Some of us power energetically through the years, others slow down and start to feel worn out. Different things become important. When you’re young, swapping sex for a country walk or gardening sounds bonkers. As you side-step, nervously, towards middle-age, you start to get it. What excites you later in life isn’t usually what excited you in the first half of it.

Plenty of young couples end up in this place also.

Research shows thirty percent or higher of couples in a relationship longer than two years are in a sexless relationship (having sex six or less times a year). And the people surveyed weren’t all starting to think about their pension.

Relationship problems, the boredom of monogamy, not finding each other attractive anymore, dull sex, parenting, suspect or actual infidelity that’s caused trust issues, sex replacements (like porn), stress, anxiety and exhaustion – all play their part in reducing our desire for sex long-term.

STAGE FIVE: PEAK ANGER, DEPRESSION AND RESENTMENT

“I can’t live like this”.

“Am I that unattractive to you?”

“Every cuddle is about him trying to get laid.”

Sex hasn’t happened in so long, both of you have discussed it with close friends, maybe even therapists. Regardless of whether you’re the one wanting it or the one avoiding it, both feel equally as misled, misunderstood, maligned.

Hard truths are realised.

My partner doesn’t want sex with me and doesn’t care about satisfying any of my sexual desires: As well as feeling unlovable, unattractive and rejected, you feel bewildered, confused and frustrated.

My partner person isn’t happy just loving me and being affectionate, sex is more important to them than love: The thought of always being asked to do something you don’t want to, makes you feel resentful, depressed and utterly exhausted.

STAGE SIX: ACCEPTANCE OR THE END OF THE RELATIONSHIP

It’s crunch time and there are only so many choices left.

If you both happily accept the situation, you get on with your lives. If one person’s happy and the other still wants to be sexual, they might look after themselves with sex toys, masturbation and (invariably) porn.

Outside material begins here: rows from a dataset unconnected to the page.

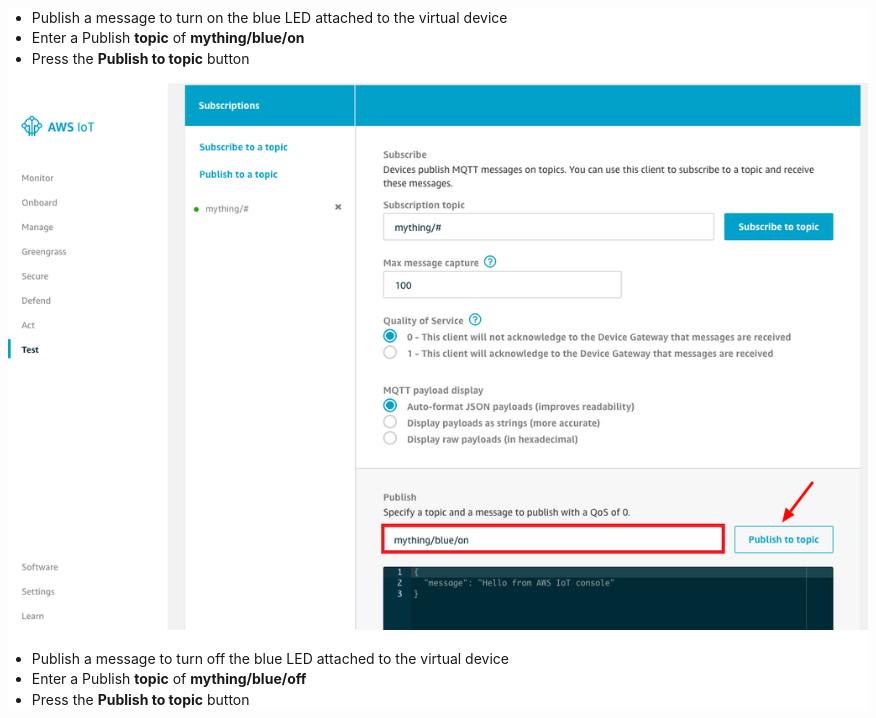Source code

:    - Publish a message to turn on the blue LED attached to the virtual device
   - Enter a Publish **topic** of **mything/blue/on**
   - Press the **Publish to topic** button


   ![MyThing Publish](images/publish-blue-on.png)

   - Publish a message to turn off the blue LED attached to the virtual device
   - Enter a Publish **topic** of **mything/blue/off**
   - Press the **Publish to topic** button

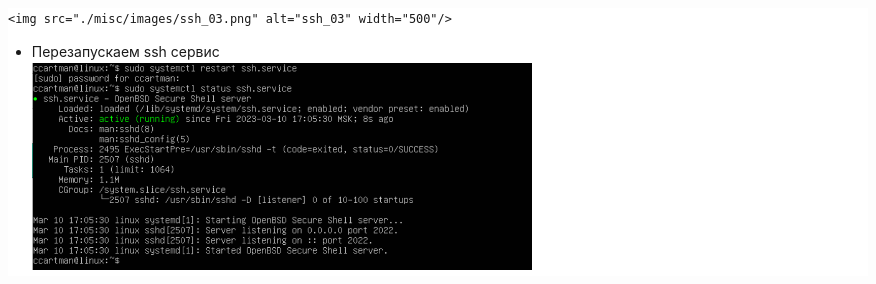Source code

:     <img src="./misc/images/ssh_03.png" alt="ssh_03" width="500"/>
  - Перезапускаем ssh сервис \
    <img src="./misc/images/ssh_04.png" alt="ssh_04" width="500"/>
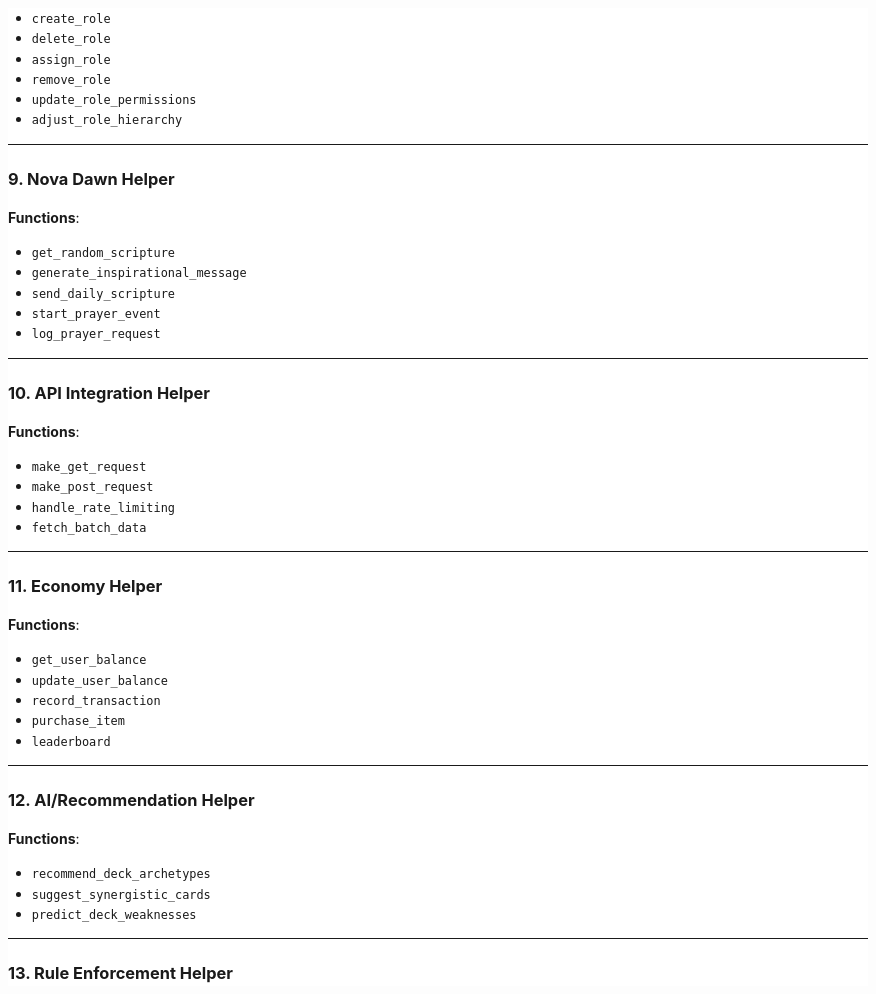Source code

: - `create_role`
- `delete_role`
- `assign_role`
- `remove_role`
- `update_role_permissions`
- `adjust_role_hierarchy`

---

### 9. **Nova Dawn Helper**

**Functions**:

- `get_random_scripture`
- `generate_inspirational_message`
- `send_daily_scripture`
- `start_prayer_event`
- `log_prayer_request`

---

### 10. **API Integration Helper**

**Functions**:

- `make_get_request`
- `make_post_request`
- `handle_rate_limiting`
- `fetch_batch_data`

---

### 11. **Economy Helper**

**Functions**:

- `get_user_balance`
- `update_user_balance`
- `record_transaction`
- `purchase_item`
- `leaderboard`

---

### 12. **AI/Recommendation Helper**

**Functions**:

- `recommend_deck_archetypes`
- `suggest_synergistic_cards`
- `predict_deck_weaknesses`

---

### 13. **Rule Enforcement Helper**
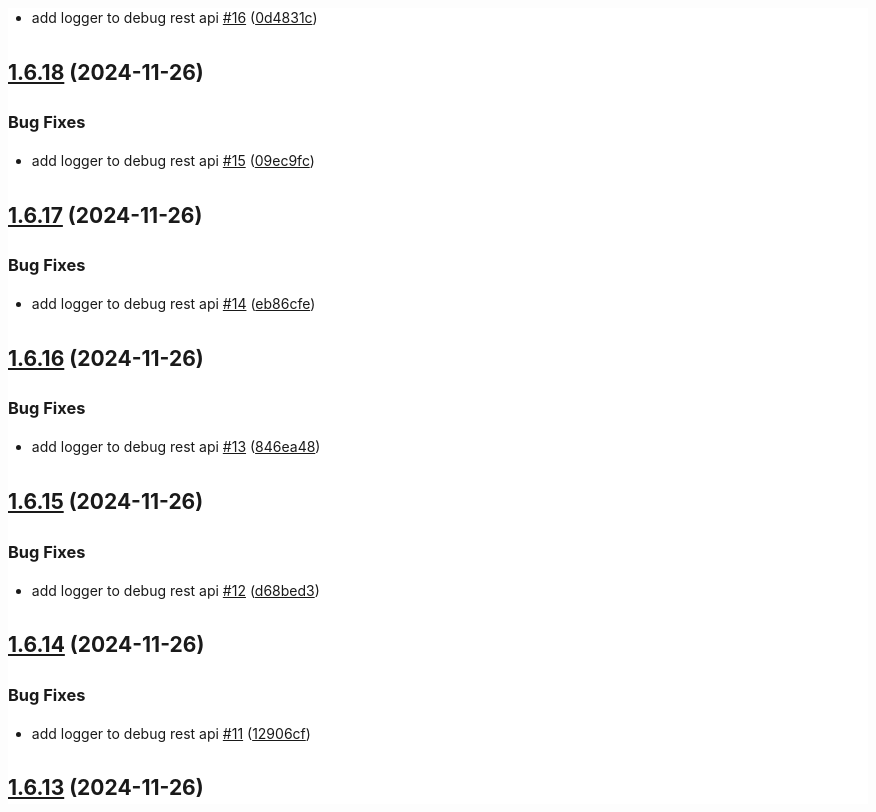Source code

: * add logger to debug rest api [#16](https://github.com/chilikla/yerushamayim/issues/16) ([0d4831c](https://github.com/chilikla/yerushamayim/commit/0d4831cf4e5c0212fe4b7d1dda86bfae677d9956))

## [1.6.18](https://github.com/chilikla/yerushamayim/compare/v1.6.17...v1.6.18) (2024-11-26)


### Bug Fixes

* add logger to debug rest api [#15](https://github.com/chilikla/yerushamayim/issues/15) ([09ec9fc](https://github.com/chilikla/yerushamayim/commit/09ec9fcb497b70c3426f8e43e30231eb1acd88d2))

## [1.6.17](https://github.com/chilikla/yerushamayim/compare/v1.6.16...v1.6.17) (2024-11-26)


### Bug Fixes

* add logger to debug rest api [#14](https://github.com/chilikla/yerushamayim/issues/14) ([eb86cfe](https://github.com/chilikla/yerushamayim/commit/eb86cfee2394e72e75f851a507fcbbc8b13bdf2a))

## [1.6.16](https://github.com/chilikla/yerushamayim/compare/v1.6.15...v1.6.16) (2024-11-26)


### Bug Fixes

* add logger to debug rest api [#13](https://github.com/chilikla/yerushamayim/issues/13) ([846ea48](https://github.com/chilikla/yerushamayim/commit/846ea484d5a91a652c056ebcb76ea5f21cd6811d))

## [1.6.15](https://github.com/chilikla/yerushamayim/compare/v1.6.14...v1.6.15) (2024-11-26)


### Bug Fixes

* add logger to debug rest api [#12](https://github.com/chilikla/yerushamayim/issues/12) ([d68bed3](https://github.com/chilikla/yerushamayim/commit/d68bed3e179d0adfce0a4f33ccf269af9204a8d0))

## [1.6.14](https://github.com/chilikla/yerushamayim/compare/v1.6.13...v1.6.14) (2024-11-26)


### Bug Fixes

* add logger to debug rest api [#11](https://github.com/chilikla/yerushamayim/issues/11) ([12906cf](https://github.com/chilikla/yerushamayim/commit/12906cf7dd9b7039336c283f2c80c130153c9c9a))

## [1.6.13](https://github.com/chilikla/yerushamayim/compare/v1.6.12...v1.6.13) (2024-11-26)
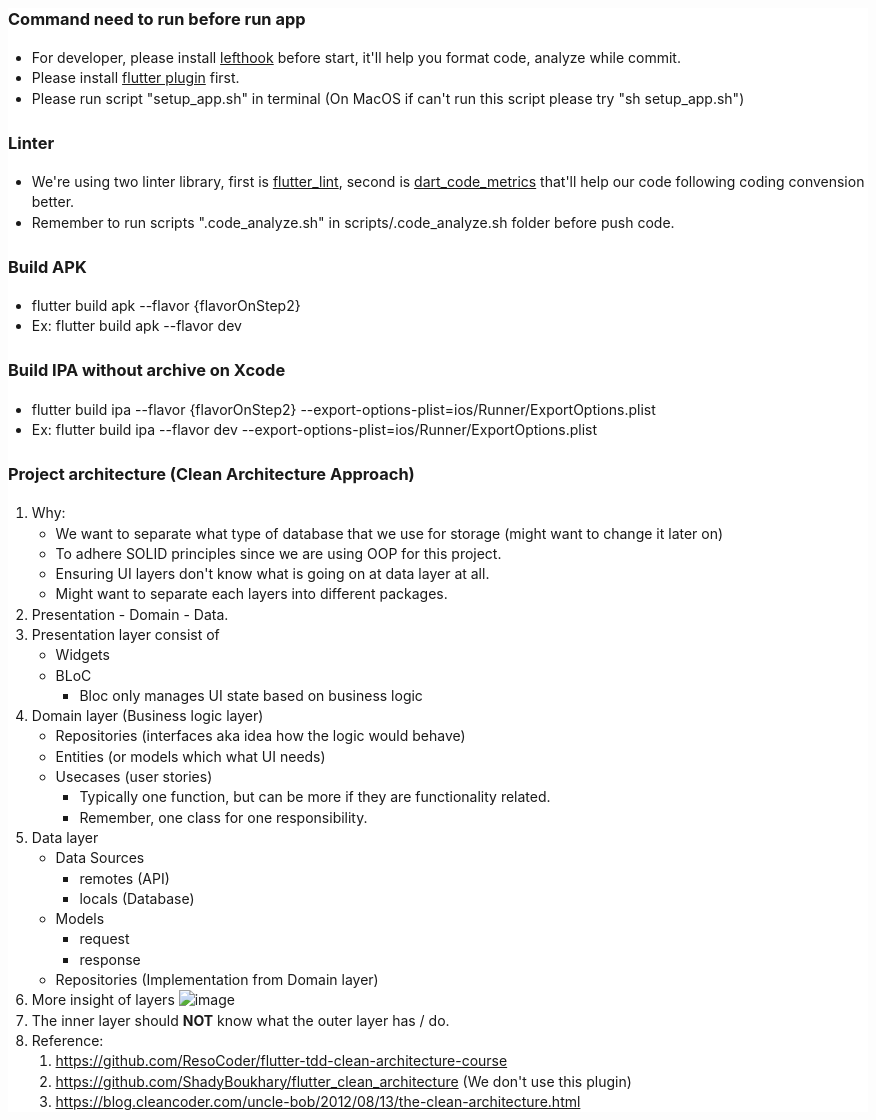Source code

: ### Command need to run before run app

- For developer, please
  install [lefthook](https://github.com/evilmartians/lefthook/blob/master/docs/node.md) before
  start, it'll help you format code, analyze while commit.
- Please install [flutter plugin](https://docs.flutter.dev/get-started/editor) first.
- Please run script "setup_app.sh" in terminal (On MacOS if can't run this script please try "sh
  setup_app.sh")

### Linter

- We're using two linter library, first
  is [flutter_lint](https://pub.dev/packages/flutter_lints/install), second
  is [dart_code_metrics](https://pub.dev/packages/dart_code_metrics) that'll help our code following
  coding convension better.
- Remember to run scripts ".code_analyze.sh" in scripts/.code_analyze.sh folder before push code.

### Build APK

- flutter build apk --flavor {flavorOnStep2}
- Ex: flutter build apk --flavor dev

### Build IPA without archive on Xcode

- flutter build ipa --flavor {flavorOnStep2} --export-options-plist=ios/Runner/ExportOptions.plist
- Ex: flutter build ipa --flavor dev --export-options-plist=ios/Runner/ExportOptions.plist

### Project architecture (Clean Architecture Approach)

1. Why:
    * We want to separate what type of database that we use for storage (might want to change it
      later on)
    * To adhere SOLID principles since we are using OOP for this project.
    * Ensuring UI layers don't know what is going on at data layer at all.
    * Might want to separate each layers into different packages.
2. Presentation - Domain - Data.
3. Presentation layer consist of
    * Widgets
    * BLoC
        * Bloc only manages UI state based on business logic
4. Domain layer (Business logic layer)
    * Repositories (interfaces aka idea how the logic would behave)
    * Entities (or models which what UI needs)
    * Usecases (user stories)
        * Typically one function, but can be more if they are functionality related.
        * Remember, one class for one responsibility.
5. Data layer
    * Data Sources
        * remotes (API)
        * locals (Database)
    * Models
        * request
        * response
    * Repositories (Implementation from Domain layer)
6. More insight of layers
   ![image](https://miro.medium.com/max/772/0*sfCDEb571WD-7EfP.jpg)
7. The inner layer should **NOT** know what the outer layer has / do.
8. Reference:
    1. https://github.com/ResoCoder/flutter-tdd-clean-architecture-course
    2. https://github.com/ShadyBoukhary/flutter_clean_architecture (We don't use this plugin)
    3. https://blog.cleancoder.com/uncle-bob/2012/08/13/the-clean-architecture.html
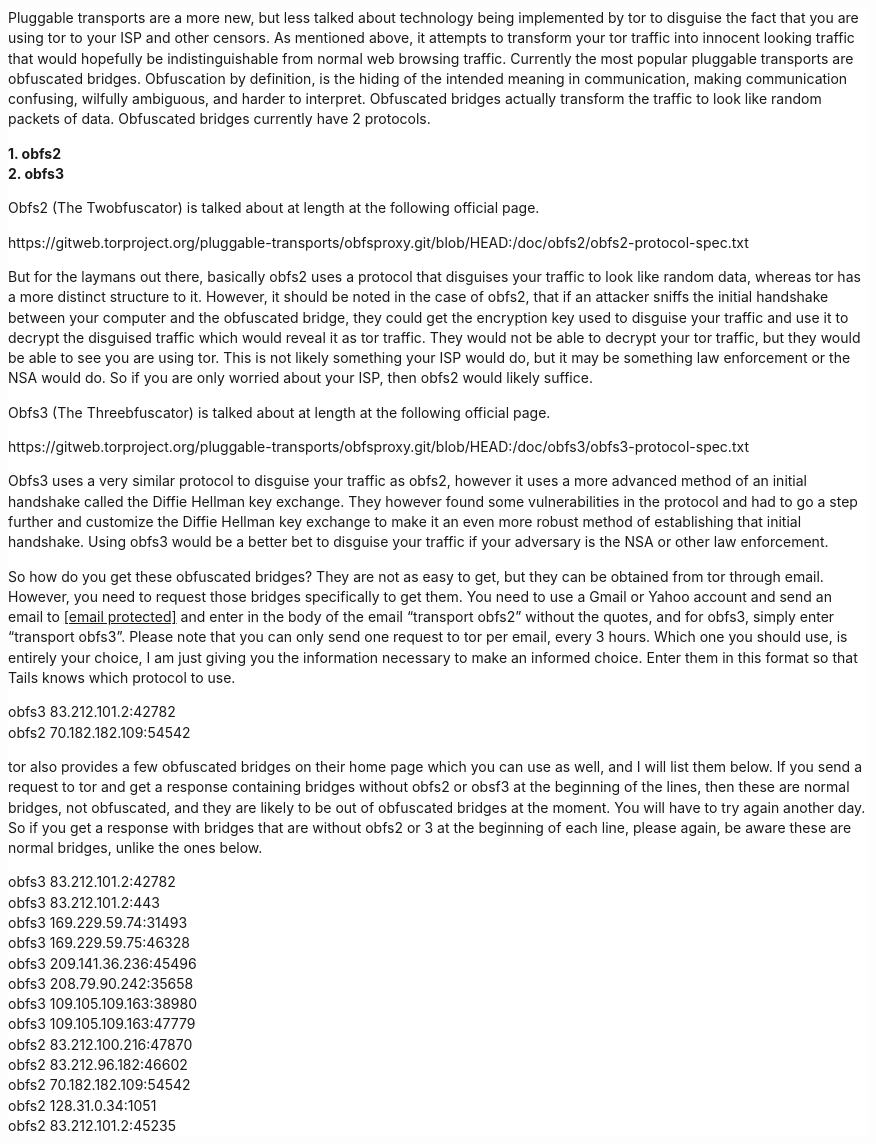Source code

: <p>Pluggable transports are a more new, but less talked about technology being implemented by tor to disguise the fact that you are using tor to your ISP and other censors. As mentioned above, it attempts to transform your tor traffic into innocent looking traffic that would hopefully be indistinguishable from normal web browsing traffic. Currently the most popular pluggable transports are obfuscated bridges. Obfuscation by definition, is the hiding of the intended meaning in communication, making communication confusing, wilfully ambiguous, and harder to interpret. Obfuscated bridges actually transform the traffic to look like random packets of data. Obfuscated bridges currently have 2 protocols.</p>
<p><strong>1. obfs2<br />
2. obfs3</strong></p>
<p>Obfs2 (The Twobfuscator) is talked about at length at the following official page.</p>
<p>https://gitweb.torproject.org/pluggable-transports/obfsproxy.git/blob/HEAD:/doc/obfs2/obfs2-protocol-spec.txt</p>
<p>But for the laymans out there, basically obfs2 uses a protocol that disguises your traffic to look like random data, whereas tor has a more distinct structure to it. However, it should be noted in the case of obfs2, that if an attacker sniffs the initial handshake between your computer and the obfuscated bridge, they could get the encryption key used to disguise your traffic and use it to decrypt the disguised traffic which would reveal it as tor traffic. They would not be able to decrypt your tor traffic, but they would be able to see you are using tor. This is not likely something your ISP would do, but it may be something law enforcement or the NSA would do. So if you are only worried about your ISP, then obfs2 would likely suffice.</p>
<p>Obfs3 (The Threebfuscator) is talked about at length at the following official page.</p>
<p>https://gitweb.torproject.org/pluggable-transports/obfsproxy.git/blob/HEAD:/doc/obfs3/obfs3-protocol-spec.txt</p>
<p>Obfs3 uses a very similar protocol to disguise your traffic as obfs2, however it uses a more advanced method of an initial handshake called the Diffie Hellman key exchange. They however found some vulnerabilities in the protocol and had to go a step further and customize the Diffie Hellman key exchange to make it an even more robust method of establishing that initial handshake. Using obfs3 would be a better bet to disguise your traffic if your adversary is the NSA or other law enforcement.</p>
<p>So how do you get these obfuscated bridges? They are not as easy to get, but they can be obtained from tor through email. However, you need to request those bridges specifically to get them. You need to use a Gmail or Yahoo account and send an email to <a href="/cdn-cgi/l/email-protection" class="__cf_email__" data-cfemail="90f2e2f9f4f7f5e3d0f2e2f9f4f7f5e3bee4ffe2e0e2fffaf5f3e4beffe2f7">[email&#160;protected]</a> and enter in the body of the email &#8220;transport obfs2&#8221; without the quotes, and for obfs3, simply enter &#8220;transport obfs3&#8221;. Please note that you can only send one request to tor per email, every 3 hours. Which one you should use, is entirely your choice, I am just giving you the information necessary to make an informed choice. Enter them in this format so that Tails knows which protocol to use.</p>
<p>obfs3 83.212.101.2:42782<br />
obfs2 70.182.182.109:54542</p>
<p>tor also provides a few obfuscated bridges on their home page which you can use as well, and I will list them below. If you send a request to tor and get a response containing bridges without obfs2 or obsf3 at the beginning of the lines, then these are normal bridges, not obfuscated, and they are likely to be out of obfuscated bridges at the moment. You will have to try again another day. So if you get a response with bridges that are without obfs2 or 3 at the beginning of each line, please again, be aware these are normal bridges, unlike the ones below.</p>
<p>obfs3 83.212.101.2:42782<br />
obfs3 83.212.101.2:443<br />
obfs3 169.229.59.74:31493<br />
obfs3 169.229.59.75:46328<br />
obfs3 209.141.36.236:45496<br />
obfs3 208.79.90.242:35658<br />
obfs3 109.105.109.163:38980<br />
obfs3 109.105.109.163:47779<br />
obfs2 83.212.100.216:47870<br />
obfs2 83.212.96.182:46602<br />
obfs2 70.182.182.109:54542<br />
obfs2 128.31.0.34:1051<br />
obfs2 83.212.101.2:45235</p>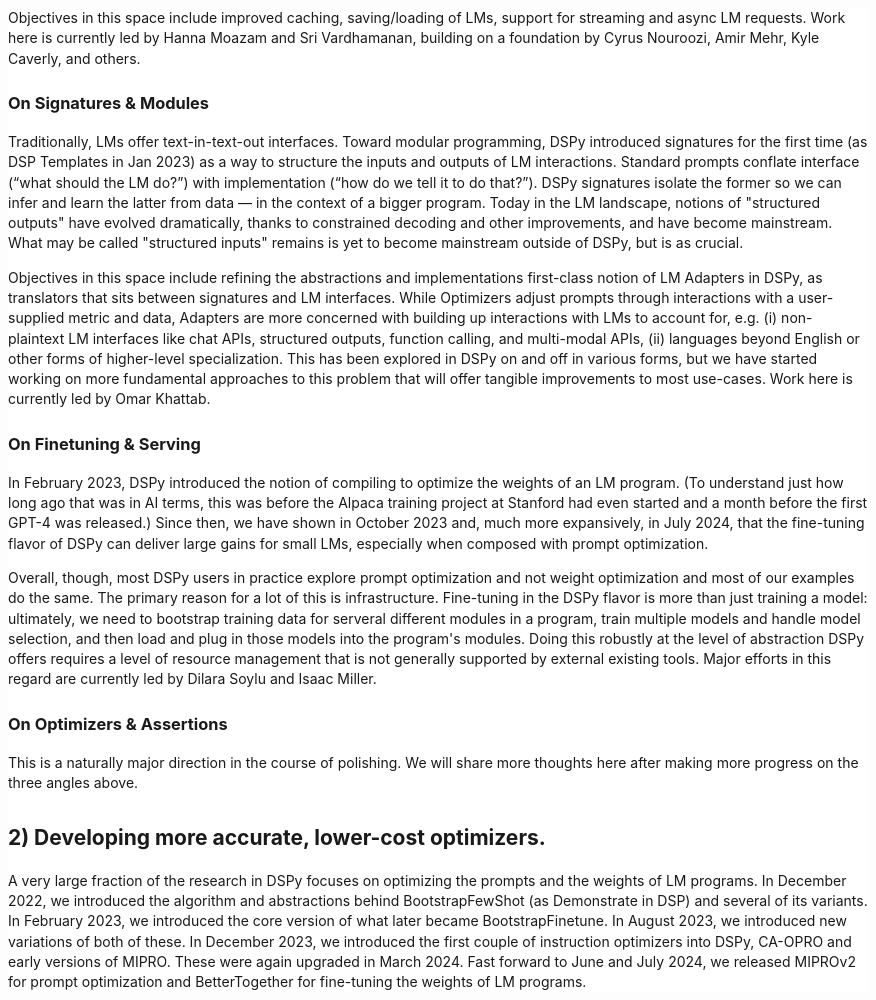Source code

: Objectives in this space include improved caching, saving/loading of LMs, support for streaming and async LM requests. Work here is currently led by Hanna Moazam and Sri Vardhamanan, building on a foundation by Cyrus Nouroozi, Amir Mehr, Kyle Caverly, and others.


### On Signatures & Modules

Traditionally, LMs offer text-in-text-out interfaces. Toward modular programming, DSPy introduced signatures for the first time (as DSP Templates in Jan 2023) as a way to structure the inputs and outputs of LM interactions. Standard prompts conflate interface (“what should the LM do?”) with implementation (“how do we tell it to do that?”). DSPy signatures isolate the former so we can infer and learn the latter from data — in the context of a bigger program. Today in the LM landscape, notions of "structured outputs" have evolved dramatically, thanks to constrained decoding and other improvements, and have become mainstream. What may be called "structured inputs" remains is yet to become mainstream outside of DSPy, but is as crucial.

Objectives in this space include refining the abstractions and implementations first-class notion of LM Adapters in DSPy, as translators that sits between signatures and LM interfaces. While Optimizers adjust prompts through interactions with a user-supplied metric and data, Adapters are more concerned with building up interactions with LMs to account for, e.g. (i) non-plaintext LM interfaces like chat APIs, structured outputs, function calling, and multi-modal APIs, (ii) languages beyond English or other forms of higher-level specialization. This has been explored in DSPy on and off in various forms, but we have started working on more fundamental approaches to this problem that will offer tangible improvements to most use-cases. Work here is currently led by Omar Khattab.


### On Finetuning & Serving

In February 2023, DSPy introduced the notion of compiling to optimize the weights of an LM program. (To understand just how long ago that was in AI terms, this was before the Alpaca training project at Stanford had even started and a month before the first GPT-4 was released.) Since then, we have shown in October 2023 and, much more expansively, in July 2024, that the fine-tuning flavor of DSPy can deliver large gains for small LMs, especially when composed with prompt optimization.

Overall, though, most DSPy users in practice explore prompt optimization and not weight optimization and most of our examples do the same. The primary reason for a lot of this is infrastructure. Fine-tuning in the DSPy flavor is more than just training a model: ultimately, we need to bootstrap training data for serveral different modules in a program, train multiple models and handle model selection, and then load and plug in those models into the program's modules. Doing this robustly at the level of abstraction DSPy offers requires a level of resource management that is not generally supported by external existing tools. Major efforts in this regard are currently led by Dilara Soylu and Isaac Miller.


### On Optimizers & Assertions

This is a naturally major direction in the course of polishing. We will share more thoughts here after making more progress on the three angles above.



## 2) Developing more accurate, lower-cost optimizers.

A very large fraction of the research in DSPy focuses on optimizing the prompts and the weights of LM programs. In December 2022, we introduced the algorithm and abstractions behind BootstrapFewShot (as Demonstrate in DSP) and several of its variants. In February 2023, we introduced the core version of what later became BootstrapFinetune. In August 2023, we introduced new variations of both of these. In December 2023, we introduced the first couple of instruction optimizers into DSPy, CA-OPRO and early versions of MIPRO. These were again upgraded in March 2024. Fast forward to June and July 2024, we released MIPROv2 for prompt optimization and BetterTogether for fine-tuning the weights of LM programs.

Alternatively, you might relax the rules of monogamy. Hint you’d understand if they got sex elsewhere or assume they will have an affair and turn the other way when they do. You’d rather that, than lose them or your lifestyle.

If you’re a person who enjoys sex and loves the intimacy and connection and all the other profoundly extraordinary things that sex provides, no sex is usually a deal breaker.

In that case, it’s kinder on both of you to separate and let each other find someone more compatible, rather than try to rub along unhappily.

“I told my husband of twenty years I no longer wanted to be sexual with him and he sat me down, held my hands, looked me in the eye and said, ‘I’m so sorry but I can’t stay with you knowing that. It would break my heart’. We separated and are now divorced. Do I regret it? No. I am happier single and not being hassled and we’re still good friends.”

Other stories don’t end as amicably.

If you don’t understand why sex has stopped, your partner won’t talk to you about it and is no longer loving, I believe it’s a cue to exit. If things are so bad the entire relationship is on its knees, rescuing the physical part really is the least of your worries.